Currently, two techniques are used for continuous monitoring of AFC chain tensions. The first records AFC drive motor currents to infer chain tension. While this is better than nothing, it provides a very "averaged" record of the chain's loading at a single point. The second deploys an arm that measures the force required to deflect the chain. This is typically done at a single location and like the first method only measures tension at a single point on the conveyor. To solve this problem, CRCMining completed ACARP project C11036 "Longwall AFC Chain Tension Meter" whose objective was to measure the chain tensions in both strands of chain during normal production conditions. The results from the field trial did demonstrate an ability to measure meaningful chain tension data along the length of the face. The main objective of this project was to understand the chain failure mechanisms using real-time chain tension measured under different operating conditions on several longwall faces.
This project developed a revised version of the instrumented flight bar chain tension meter prototyped in the previous ACARP project C11036. This was necessary due to the smaller flight bar used in the field trial longwall. This required a redesign of the chain tension meter (strain gauge electronics, data acquisition system and battery pack). The revised chain tension meter was re-certified Ex ia for use in ERZO sections of Australian coal mines and was field trialled on a longwall face during production.
During the field trial the AFC chain tension meter was installed on an operating longwall for two shifts. The tension meter electronics and protection housing contained in the flight bar demonstrated the necessary robustness. However, the connections from the instrumented flight bar to the strain gauges mounted on the attached chain links did not survive for very long. The connection to one chain link failed after two hours of operation with the other failing two hours later. This result was a high quality but limited chain tension data set from the field trial that allowed for limited evaluation of chain tension during production.

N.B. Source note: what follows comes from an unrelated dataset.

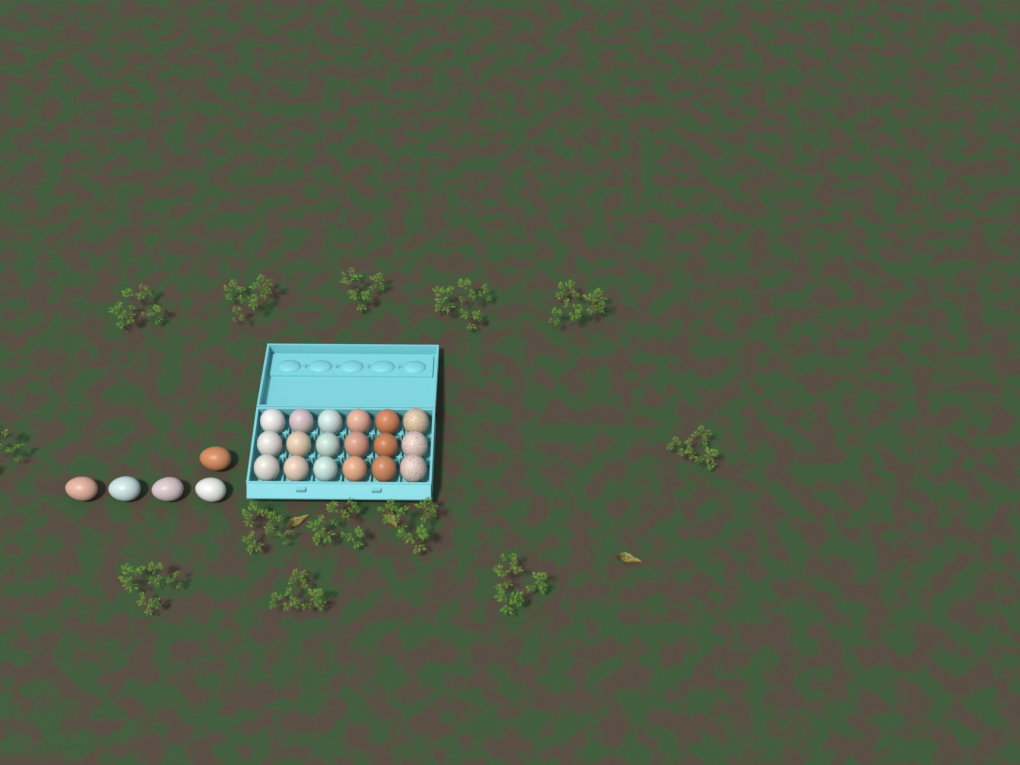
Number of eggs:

A wide range of delays and unexpected issues were experienced during the project. One of the largest delays was related to access to a field trial face. The project was also unable to gain access to the additional field trial locations initially proposed. Redesign, fabrication and commissioning of the chain tension meter required significant time and cost, and the effort associated IS recertification was a major accomplishment.
The project did not collect the necessary chain tension data from several longwalls required to investigate the fundamental failure mechanisms of AFC chains. A higher level of reliability is required from the existing flight bar based chain tension meter to make it a usable tool. Post failure analysis of the system has helped us to understand its failure mechanisms and we have proposed a solution to solve this problem. However, industry feedback now indicates that there would be more value in measuring AFC chain tension in real time, making it available for condition monitoring and as an input to a longwall control system.